Tragically, the journey for migrants through this forest also exposes them to grave dangers, such as human smuggling and, in some cases, sexual exploitation. It is organized crime groups that primarily benefit from these tragic situations.
In light of these challenges, Mr. Pahladsingh suggested a series of solutions to regulate migration flows more effectively in the region:
Enhanced Cooperation on Migration Flows
Regional collaboration is paramount. Countries in Latin America, as well as the United States as the destination country, should work together to establish coherent migration policies and share accurate data.
Increased Financial Investment
Panama’s commitment to dedicating $65 million in direct assistance to migrants is commendable. However, with additional economic support from other countries, more can be done to improve asylum and immigration procedures.
Creating incentives for deportation through readmission agreements with countries of migrant origin can help regulate migration flows.
International Cooperation and Investment
To address the root causes of migration, international cooperation and investments are necessary to improve political and economic conditions in the countries from which these migration flows originate.
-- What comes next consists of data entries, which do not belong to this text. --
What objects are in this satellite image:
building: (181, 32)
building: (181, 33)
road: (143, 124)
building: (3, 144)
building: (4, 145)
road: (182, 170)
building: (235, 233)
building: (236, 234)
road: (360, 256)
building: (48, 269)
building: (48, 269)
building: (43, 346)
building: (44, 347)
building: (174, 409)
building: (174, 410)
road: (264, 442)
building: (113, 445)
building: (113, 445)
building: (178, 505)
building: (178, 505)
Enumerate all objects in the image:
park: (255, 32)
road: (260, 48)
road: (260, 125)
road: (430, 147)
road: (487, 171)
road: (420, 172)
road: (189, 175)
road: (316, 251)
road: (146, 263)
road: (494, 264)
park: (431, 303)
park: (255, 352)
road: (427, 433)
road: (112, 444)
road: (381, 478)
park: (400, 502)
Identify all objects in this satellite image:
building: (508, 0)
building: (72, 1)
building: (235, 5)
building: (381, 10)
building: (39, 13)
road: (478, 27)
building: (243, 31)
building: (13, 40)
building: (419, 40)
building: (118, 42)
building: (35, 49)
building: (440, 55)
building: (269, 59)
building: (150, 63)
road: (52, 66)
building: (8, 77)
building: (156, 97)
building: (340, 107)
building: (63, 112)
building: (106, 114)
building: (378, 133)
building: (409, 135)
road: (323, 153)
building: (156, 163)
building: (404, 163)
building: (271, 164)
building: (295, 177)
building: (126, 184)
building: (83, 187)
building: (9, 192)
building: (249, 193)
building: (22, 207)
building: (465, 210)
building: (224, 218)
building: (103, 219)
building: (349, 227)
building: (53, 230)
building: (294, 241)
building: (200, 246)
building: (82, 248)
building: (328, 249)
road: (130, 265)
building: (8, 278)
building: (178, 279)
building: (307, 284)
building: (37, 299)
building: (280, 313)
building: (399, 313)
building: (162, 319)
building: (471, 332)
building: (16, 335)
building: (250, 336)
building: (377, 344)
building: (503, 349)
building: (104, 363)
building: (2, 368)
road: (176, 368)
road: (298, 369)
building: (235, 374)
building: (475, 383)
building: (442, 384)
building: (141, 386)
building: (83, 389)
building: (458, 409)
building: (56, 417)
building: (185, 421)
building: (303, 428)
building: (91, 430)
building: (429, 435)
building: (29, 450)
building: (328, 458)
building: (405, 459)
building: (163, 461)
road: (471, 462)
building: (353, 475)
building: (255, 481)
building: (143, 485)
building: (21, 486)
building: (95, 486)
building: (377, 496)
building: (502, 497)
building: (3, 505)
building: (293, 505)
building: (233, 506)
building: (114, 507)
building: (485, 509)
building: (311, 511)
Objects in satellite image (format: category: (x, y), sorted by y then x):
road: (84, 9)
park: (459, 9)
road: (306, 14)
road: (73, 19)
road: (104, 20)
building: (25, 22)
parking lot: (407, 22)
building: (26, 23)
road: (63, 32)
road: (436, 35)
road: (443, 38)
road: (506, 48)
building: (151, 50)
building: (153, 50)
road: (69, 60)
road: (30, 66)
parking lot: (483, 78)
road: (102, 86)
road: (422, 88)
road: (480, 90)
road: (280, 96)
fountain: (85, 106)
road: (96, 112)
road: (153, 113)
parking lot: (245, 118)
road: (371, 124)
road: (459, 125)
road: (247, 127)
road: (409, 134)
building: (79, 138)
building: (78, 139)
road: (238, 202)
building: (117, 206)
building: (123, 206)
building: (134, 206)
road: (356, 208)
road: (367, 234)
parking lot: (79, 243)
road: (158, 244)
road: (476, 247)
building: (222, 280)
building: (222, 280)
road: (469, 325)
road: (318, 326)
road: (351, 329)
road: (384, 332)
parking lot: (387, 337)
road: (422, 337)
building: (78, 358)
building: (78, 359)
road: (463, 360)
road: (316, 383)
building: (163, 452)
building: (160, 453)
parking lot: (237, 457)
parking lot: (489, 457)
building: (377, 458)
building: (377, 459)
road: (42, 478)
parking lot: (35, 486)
Deputy Judge Aniel Pahladsingh’s visit to Panama was more than just a diplomatic exchange; it was a call to action. His extensive knowledge and insights on migration law have provided Panama and the broader international community with a roadmap to address the complexities of migration flows on the American continent. As we navigate the challenges of our ever-changing world, it is leaders like Mr. Pahladsingh who offer hope and practical solutions for a better future.